On the positive side, two women directors are in the running for the first-time helmer statuette: Maura Delpero for potent drama “Maternal,” which is set in an Argentinian refuge for adolescent single mothers run by nuns, and Laura Samani’s magical “Small Body,” about a woman in rural north-east Italy trying to save the soul of her stillborn baby in the year 1900.

Another small but significant indicator that all hope is not lost when it comes to achieving greater gender balance in the Italian industry is the fact that most of the best actress nominees (see list) have never been in the running for an acting David before.

“It’s clear that there is a generational shift underway, and this is more evident in the female acting category than in the male one,” which is mostly made up of usual suspects, says Detassis. She also points out that if “Hand of God” DoP Daria D’Antonio scoops the best cinematography David, this will mark the first time this prize goes to a woman.

Unlike what happened at this year’s Oscars ceremony where honors in eight categories, including film editing, original score and production design, were awarded during off-air parts of the show and then edited into the telecast, Detassis has been adamant that during the Davids telecast “all the prizes must be fully represented,” she says.
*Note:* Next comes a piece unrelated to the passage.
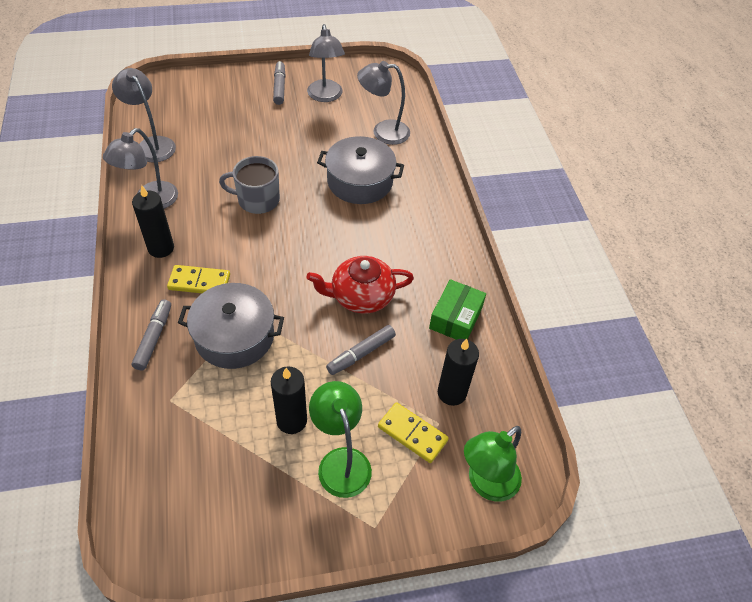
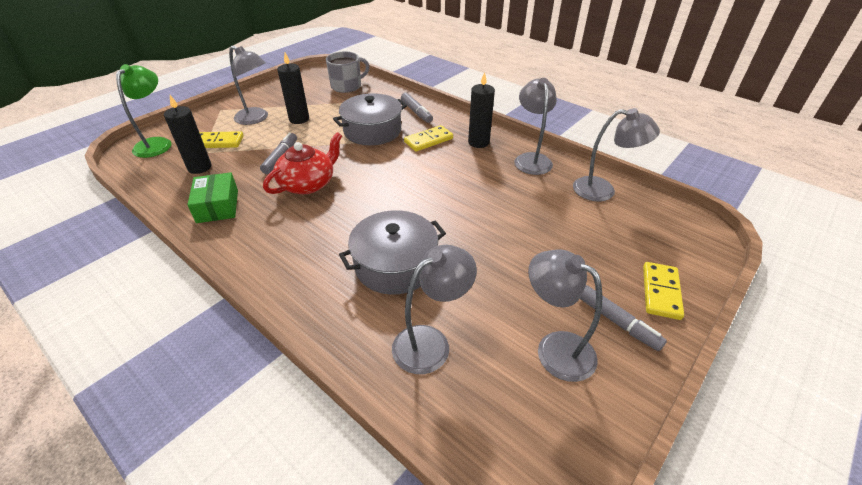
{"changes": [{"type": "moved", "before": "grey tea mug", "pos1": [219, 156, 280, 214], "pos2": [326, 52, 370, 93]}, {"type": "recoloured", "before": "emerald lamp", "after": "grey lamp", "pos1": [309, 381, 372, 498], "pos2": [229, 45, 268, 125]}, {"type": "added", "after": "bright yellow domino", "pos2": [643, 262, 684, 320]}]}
Accomplishing this hasn’t been easy and caused discussions with pubcaster RAI, which produces and airs the Davids. “It’s difficult because they have a generalist audience that is keen on seeing Italian cinema’s big beloved stars, while some of the other movers and shakers in the industry have less TV appeal,” as Detassis puts it.

So understandably she’s “proud because we stuck to our guns, while the Oscars had to give in.”

The Davids, which will be held at Cinecittà on May 3, will be celebrating the entire Italian film community at a time when, in the wake of the pandemic, Italian directors seem drawn to stories that celebrate its legacy or just the joy of spectacle in different ways.

Detassis notes how a love for movies and the theater are recurring thematic elements in frontrunner films such as “The Hand of God,” “Ennio,” “King of Laughter” and even “Freaks Out,” which combines superhero elements and a 1943 “Rome Open City” backdrop.

“There is like a nostalgia for the Golden Age of cinema or, more broadly, the desire to be back in front of the big screen or in a theater for a live show,” she says.

Accordingly, this year’s David di Donatello lifetime achievement award will go to screen and stage star Giovanna Ralli, 87, who embodies Italian performing arts grandeur having worked with directors including Vittorio De Sica and Roberto Rossellini, and co-stars such as Marcello Mastroianni, Vittorio Gassman and Stefania Sandrelli, to name but a few.

Significantly, Ralli, who is still active, has a role in actor Jasmine Trinca’s directorial debut “Marcel!,” which will soon be premiering in Cannes.